Spending to shore up the financial system caused the U.S. government’s budget deficit for the first two months of fiscal 2009 that started in October to balloon to $401.6 billion, the Treasury Department said Dec. 10.

“It’s absolutely going to get worse before it gets better,” said Michael Englund, chief economist at Action Economics LLC in Boulder, Colorado. “We’re looking at a $1 trillion deficit, and that’s before the next stimulus package. If Treasury spends all of TARP, it could be $1.2 trillion to $1.3 trillion.”

The $700 billion Troubled Assets Relief Program is one of the programs set up by the government and the Fed to try to bring the economy out of the worst recession since World War II. President-elect Barack Obama also plans a stimulus package that House Speaker Nancy Pelosi said may total $500 billion to $600 billion.

The dollar’s rally may have hurt the trade balance, and earnings of companies that depend on sales overseas. U.S. exports slid to a seven-month low in October, causing the trade deficit to swell to $57.2 billion, the Commerce Department said Dec. 11. American exports dropped 2.2 percent to $151.7 billion as foreign purchases of U.S. aircraft, automobiles, chemicals and food waned. The trade gap was projected to be $53.5 billion.

Shrinking Economy

The U.S. economy may contract 3.9 percent this quarter and 2 percent in the first three months of 2009, according to the median estimate in a Bloomberg poll.

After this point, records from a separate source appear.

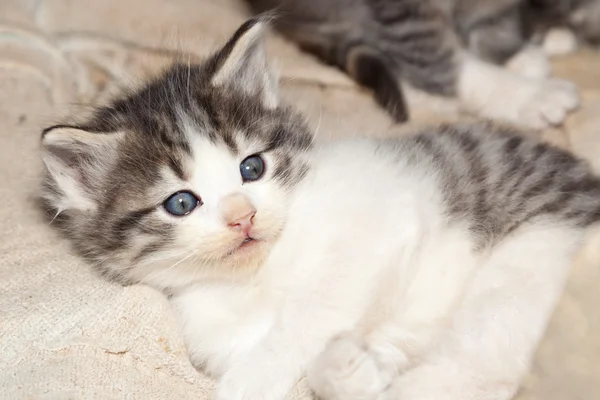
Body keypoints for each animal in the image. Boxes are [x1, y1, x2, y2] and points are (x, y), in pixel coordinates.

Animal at [41, 18, 600, 400]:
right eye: (181, 202)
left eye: (251, 168)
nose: (243, 216)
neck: (257, 276)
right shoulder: (215, 330)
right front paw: (358, 366)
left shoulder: (381, 218)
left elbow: (314, 310)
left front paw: (253, 380)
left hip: (531, 262)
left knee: (479, 363)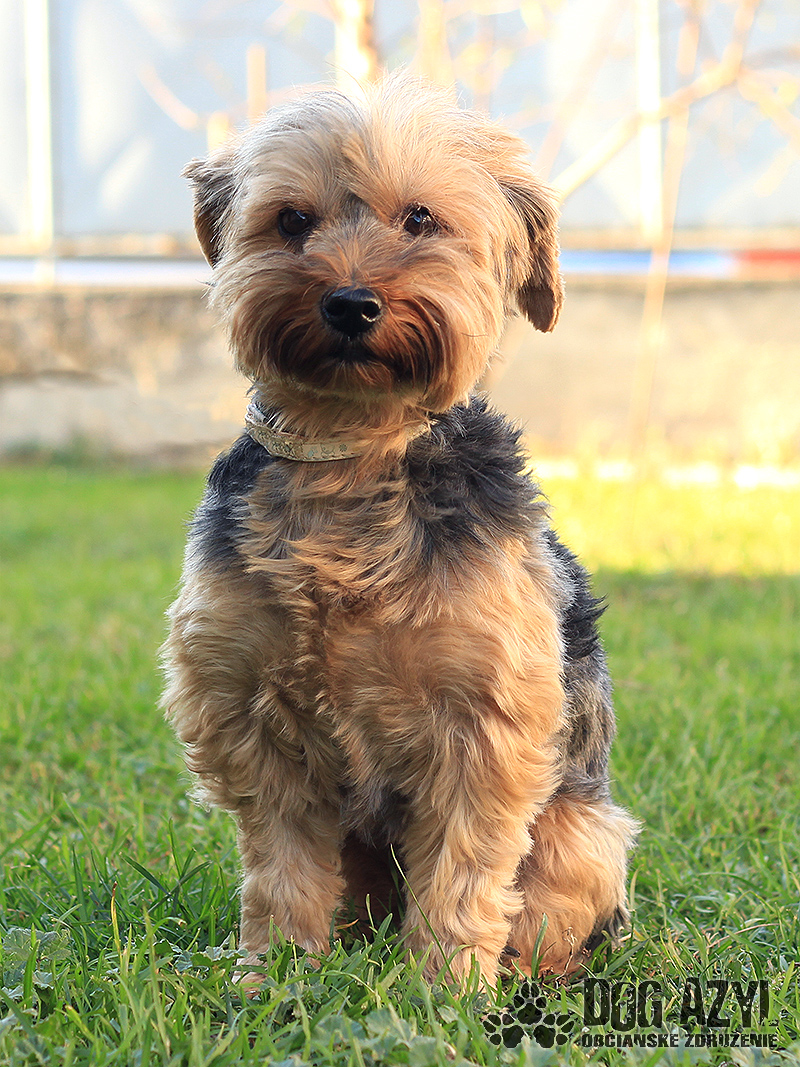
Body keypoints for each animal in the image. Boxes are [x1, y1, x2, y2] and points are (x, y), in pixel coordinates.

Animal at [162, 74, 637, 985]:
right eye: (291, 220)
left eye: (419, 219)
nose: (349, 301)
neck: (355, 450)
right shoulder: (246, 704)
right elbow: (279, 861)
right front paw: (271, 974)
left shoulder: (484, 713)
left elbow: (465, 862)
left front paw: (444, 987)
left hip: (585, 833)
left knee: (556, 905)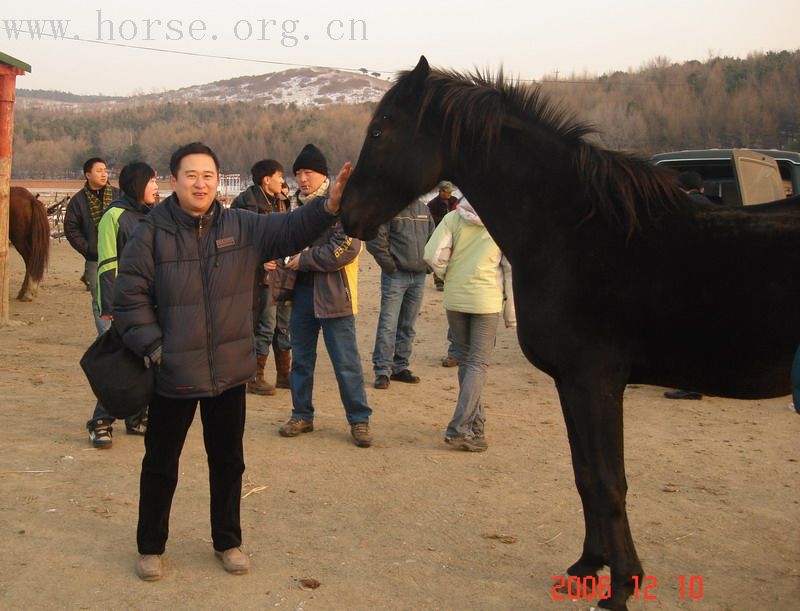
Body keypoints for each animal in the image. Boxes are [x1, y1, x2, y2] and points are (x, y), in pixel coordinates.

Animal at [340, 55, 800, 608]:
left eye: (380, 131)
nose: (345, 214)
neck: (574, 233)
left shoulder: (595, 382)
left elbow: (609, 481)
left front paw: (621, 586)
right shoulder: (570, 384)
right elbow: (584, 477)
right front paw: (588, 567)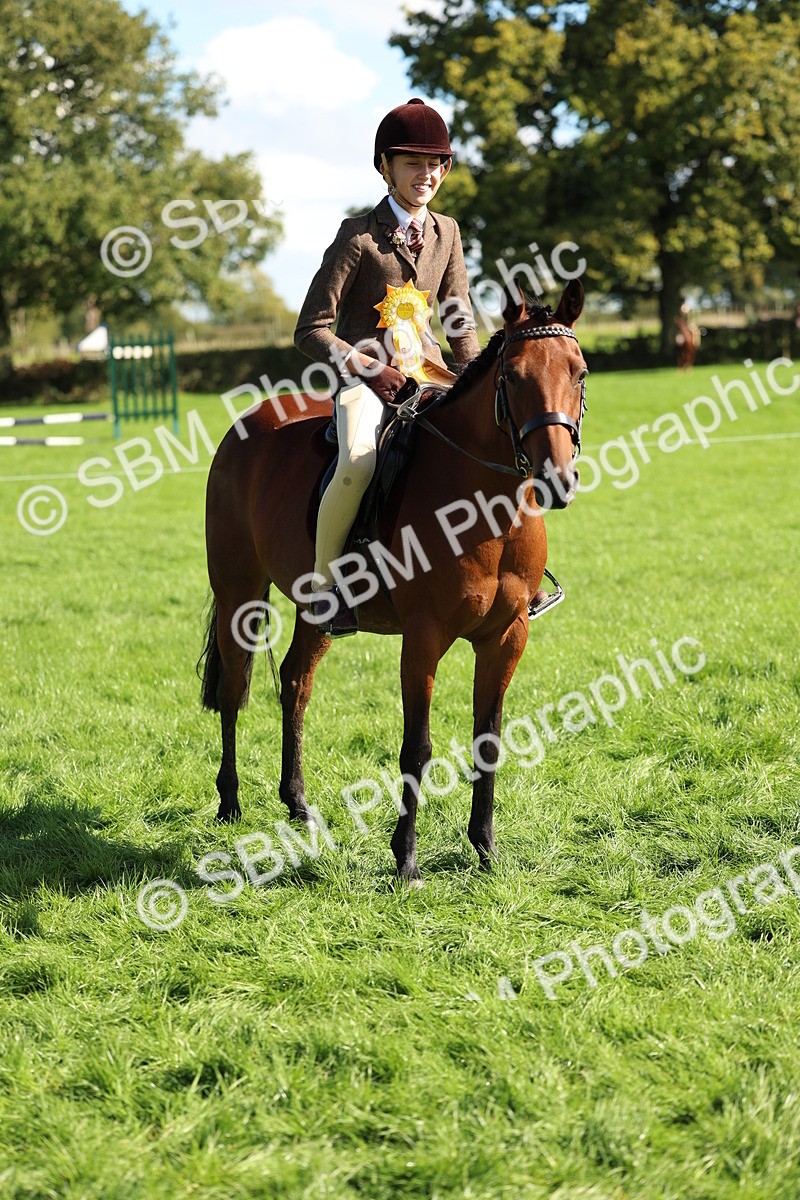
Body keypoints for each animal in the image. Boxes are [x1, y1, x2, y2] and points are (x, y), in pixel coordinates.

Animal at [199, 279, 587, 882]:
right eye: (513, 377)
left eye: (580, 372)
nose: (557, 479)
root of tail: (247, 425)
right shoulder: (423, 638)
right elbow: (417, 747)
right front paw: (405, 858)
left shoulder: (506, 636)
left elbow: (489, 740)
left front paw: (485, 849)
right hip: (239, 592)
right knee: (232, 688)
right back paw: (230, 801)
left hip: (314, 608)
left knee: (295, 682)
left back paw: (299, 805)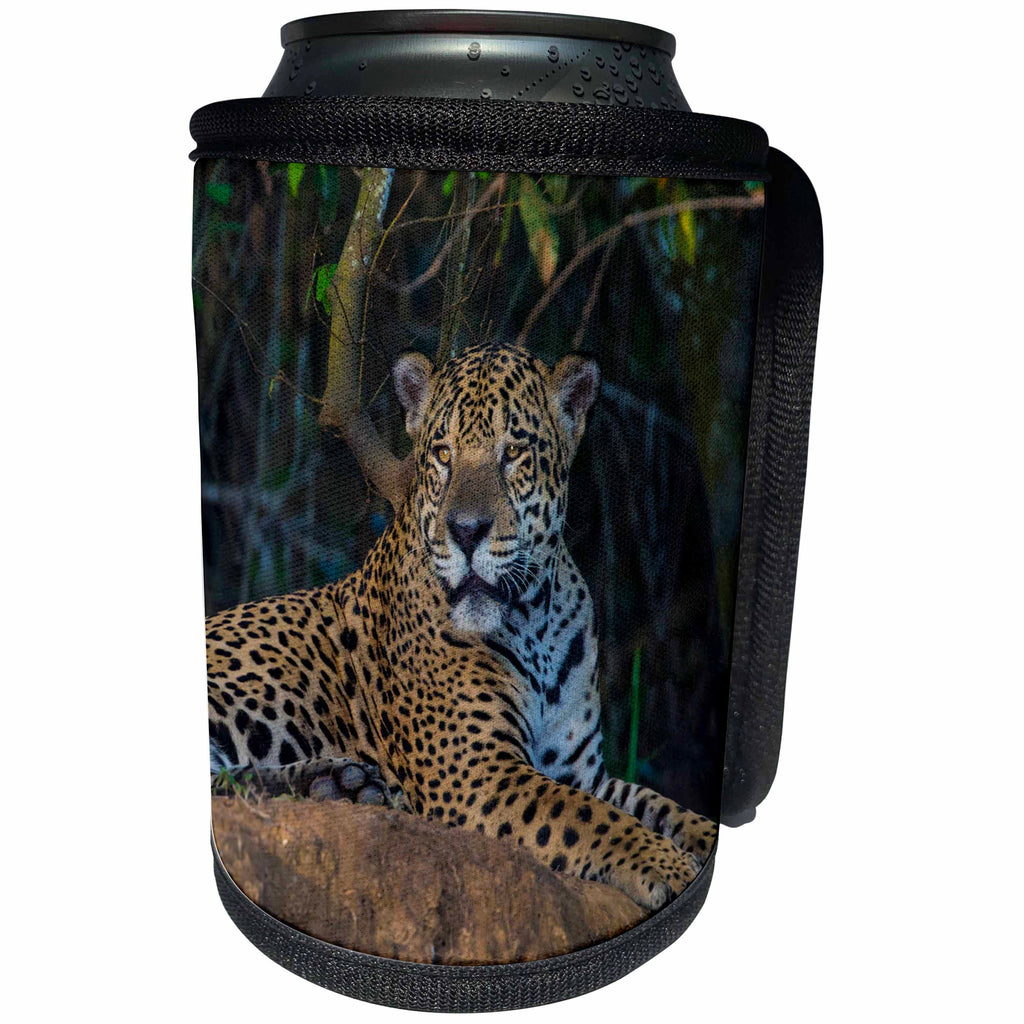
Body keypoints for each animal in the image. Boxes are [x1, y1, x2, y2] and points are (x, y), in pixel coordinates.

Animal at [207, 342, 716, 910]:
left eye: (513, 452)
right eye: (443, 454)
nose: (466, 531)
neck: (536, 620)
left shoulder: (582, 771)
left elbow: (662, 807)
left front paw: (699, 843)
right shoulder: (479, 774)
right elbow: (592, 819)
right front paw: (668, 864)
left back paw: (341, 784)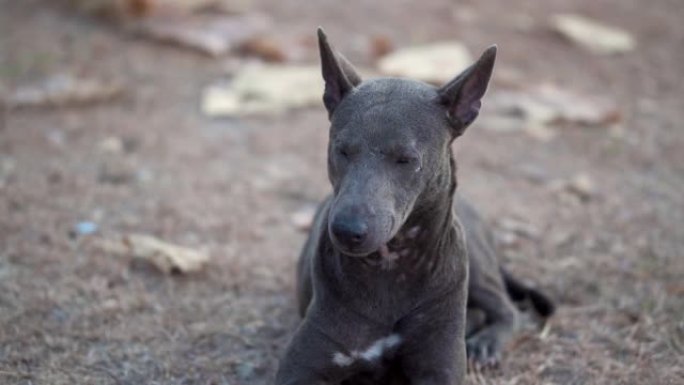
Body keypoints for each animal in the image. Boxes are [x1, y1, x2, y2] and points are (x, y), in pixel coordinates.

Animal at [276, 28, 552, 382]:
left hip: (475, 264)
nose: (346, 230)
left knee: (508, 308)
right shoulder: (301, 366)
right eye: (341, 150)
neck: (390, 269)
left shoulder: (439, 366)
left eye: (406, 159)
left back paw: (485, 343)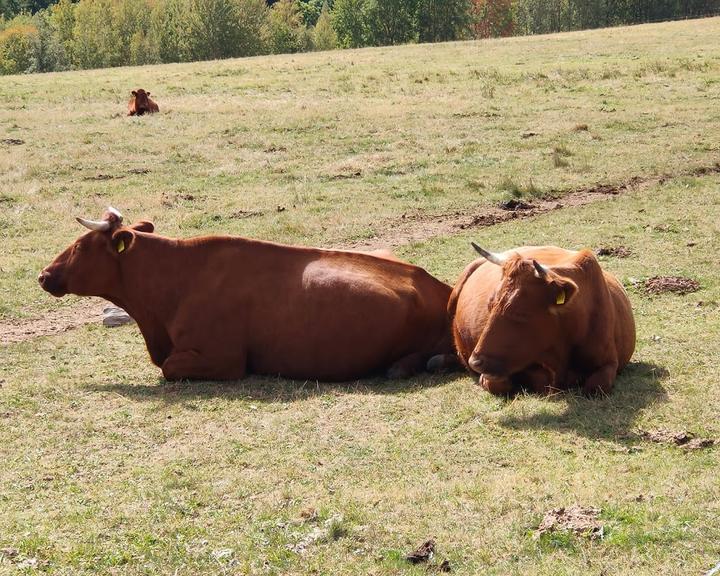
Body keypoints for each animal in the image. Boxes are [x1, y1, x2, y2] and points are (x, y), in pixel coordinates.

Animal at [448, 243, 640, 396]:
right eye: (490, 305)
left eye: (521, 313)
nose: (475, 362)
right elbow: (499, 382)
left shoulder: (609, 362)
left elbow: (596, 386)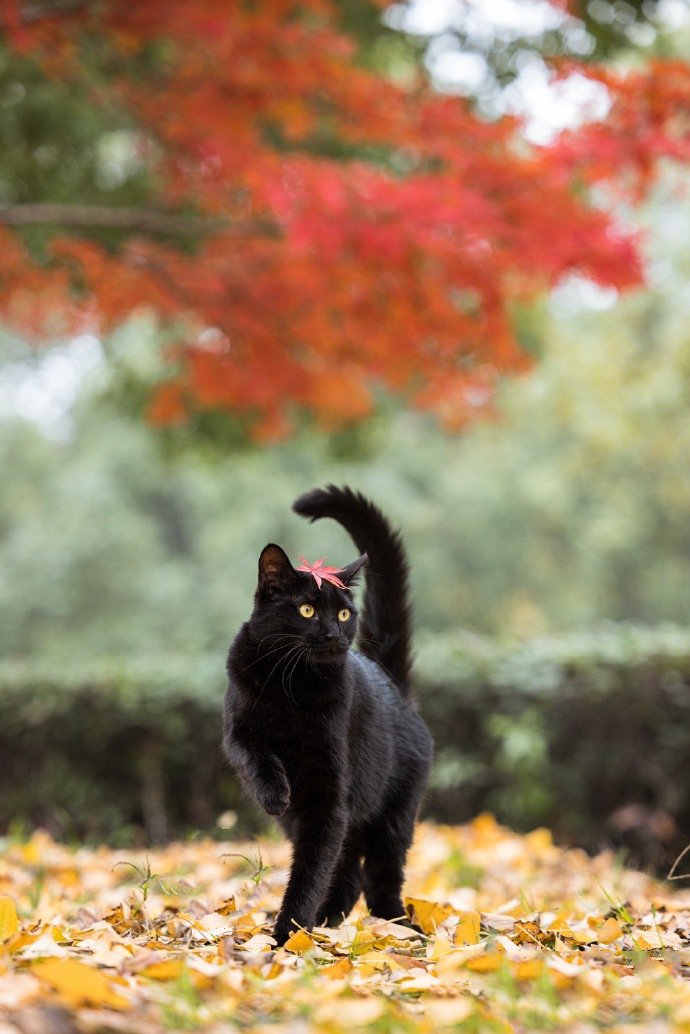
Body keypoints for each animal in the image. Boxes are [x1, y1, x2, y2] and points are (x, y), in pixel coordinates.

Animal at [224, 483, 434, 947]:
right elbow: (253, 755)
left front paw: (288, 934)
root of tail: (392, 682)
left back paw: (398, 928)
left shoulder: (328, 794)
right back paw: (328, 922)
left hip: (394, 816)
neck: (293, 689)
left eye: (343, 612)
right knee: (350, 875)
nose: (335, 632)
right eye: (306, 610)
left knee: (378, 877)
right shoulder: (237, 729)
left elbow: (311, 869)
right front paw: (273, 792)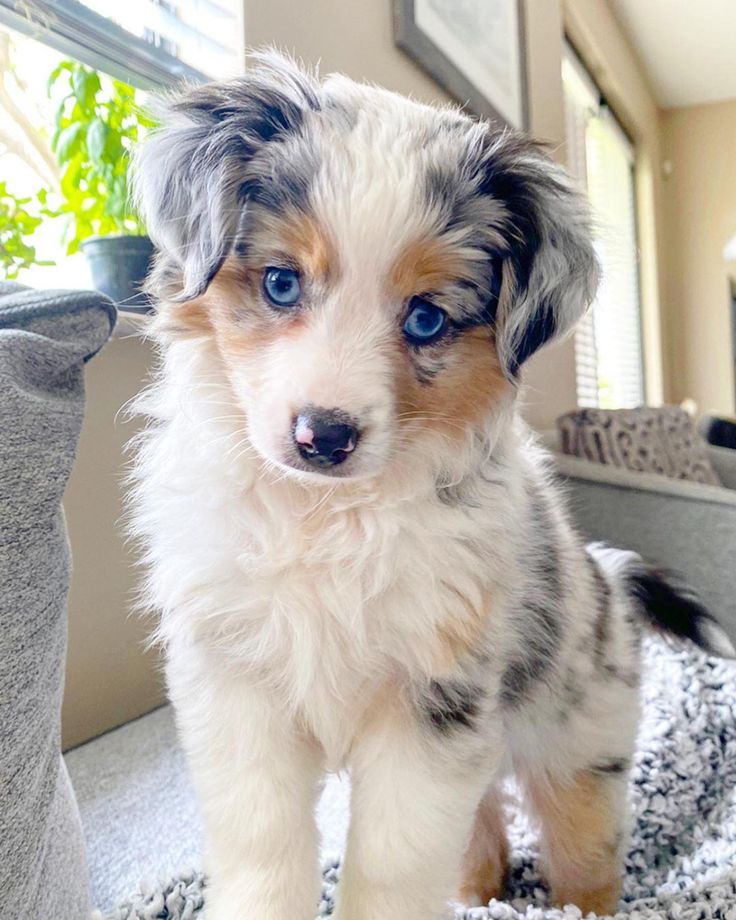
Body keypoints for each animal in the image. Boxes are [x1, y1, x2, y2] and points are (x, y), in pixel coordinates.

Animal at [129, 52, 732, 920]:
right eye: (280, 283)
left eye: (424, 319)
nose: (323, 436)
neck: (325, 518)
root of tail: (608, 574)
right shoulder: (236, 682)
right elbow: (264, 845)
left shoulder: (433, 698)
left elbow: (389, 864)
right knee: (480, 825)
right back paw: (476, 893)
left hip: (578, 739)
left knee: (583, 844)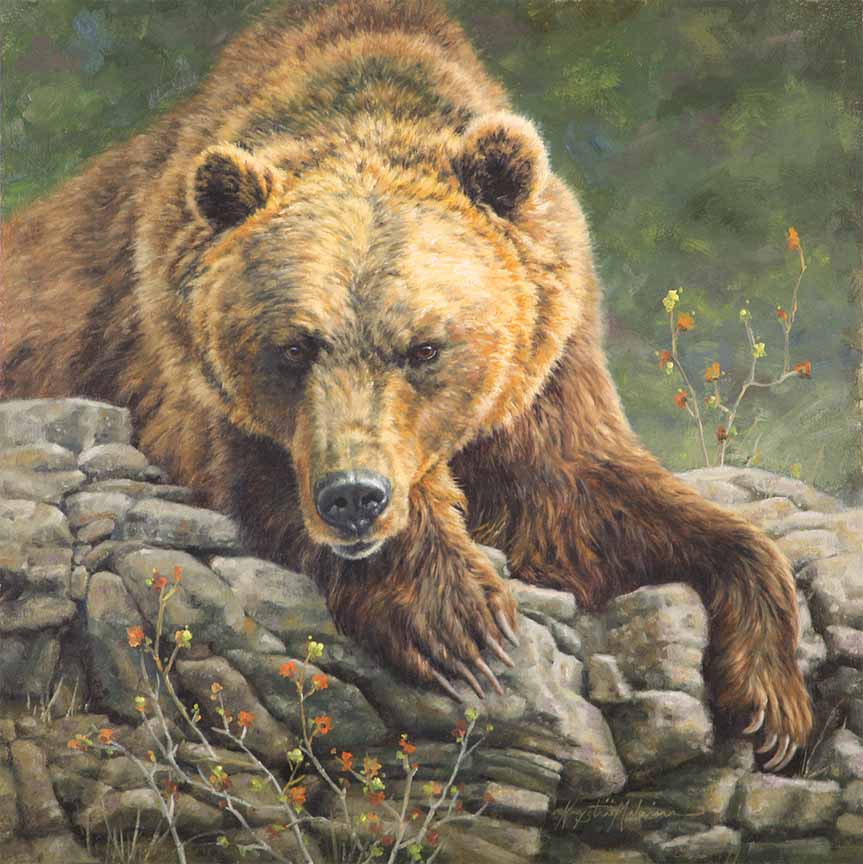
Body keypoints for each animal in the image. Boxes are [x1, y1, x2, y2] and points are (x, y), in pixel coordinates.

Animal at [1, 0, 811, 770]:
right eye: (293, 347)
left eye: (424, 348)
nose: (354, 498)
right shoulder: (177, 349)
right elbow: (255, 459)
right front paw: (456, 616)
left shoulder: (544, 369)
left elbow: (588, 499)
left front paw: (773, 700)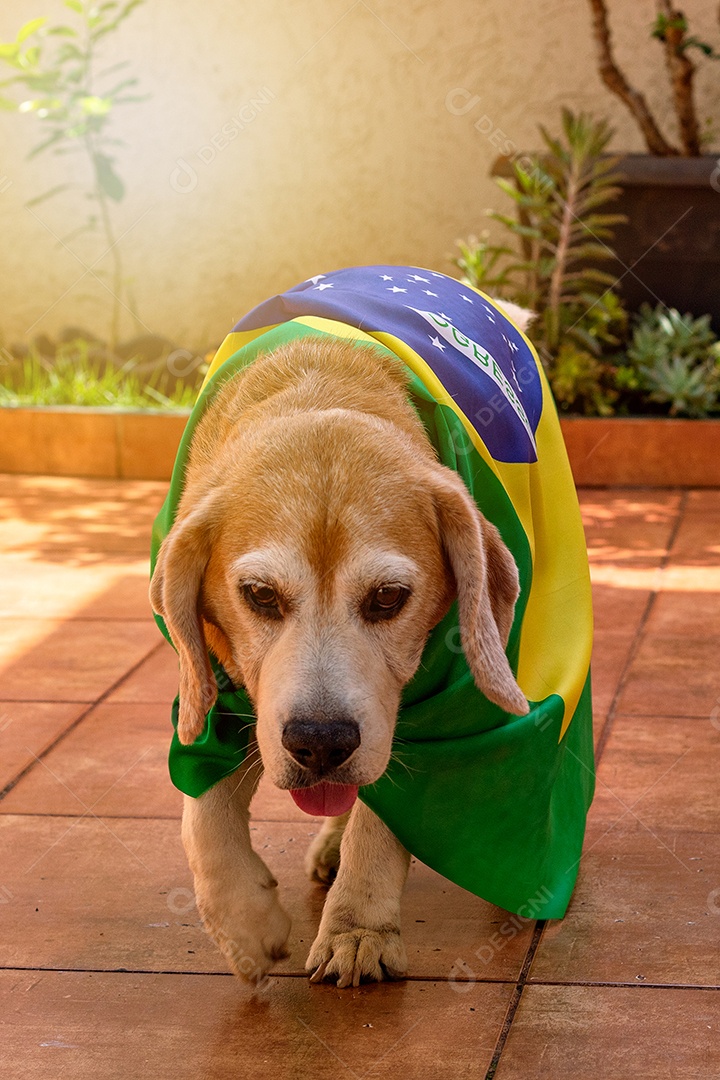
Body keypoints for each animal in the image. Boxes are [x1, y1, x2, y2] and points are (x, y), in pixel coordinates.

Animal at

“Rapid deterioration in the U.S. economy, coupled with the adverse effects of monetary and fiscal stimuli, do not bode well for the dollar,” Citigroup strategists Todd Elmer, Michael Hart, James McCormick and Aerin Williams wrote in a report from New York on Dec. 12. The New York-based bank “foresees short- term dollar weakness, against both Group of 10 and emerging- market currencies,” they wrote.

The Citigroup strategists predicted on Nov. 6 that the euro, which was trading at $1.2715, would rally toward $1.33.

Paris-based BNP Paribas, Europe’s third-largest bank, recommends buying the euro versus the dollar amid signs that equity markets may be stabilizing. The MSCI World Index is up 16.6 percent since falling to a 5 1/2-year low on Nov. 21, the same day the Dollar Index peaked.

‘Positive Euro Bias

“With equity markets broadly stable with a positive bias and volatility easing, we expect the euro-versus-dollar declines to be capped at the $1.28” level, a team of strategists headed by Hans-Guenter Redeker in London wrote in a report Dec. 10.

Like Goldman Sachs, London-based Barclays Plc, the U.K.’s third-biggest bank, forecasts the dollar will weaken to $1.45 per euro by the end of 2009, according to data compiled by Bloomberg. New York-based Morgan Stanley strategists Stephen Jen and Spyros Andreopoulos, who in August advised clients to buy the dollar, said in a Dec. 11 report that the currency may strengthen in the first half of 2009, before “underperforming most other currencies” as the global economy recovers.

“We’re seeing that correlation between equities and the dollar break down,” said Adam Boyton, a senior currency strategist in New York at Deutsche Bank AG, the world’s biggest currency trader, according to a 2008 Euromoney Institutional Investor Plc survey. “The fact that the dollar is weakening in this environment probably tells you a bit more focus is coming back on the fundamentals of the U.S. economy.”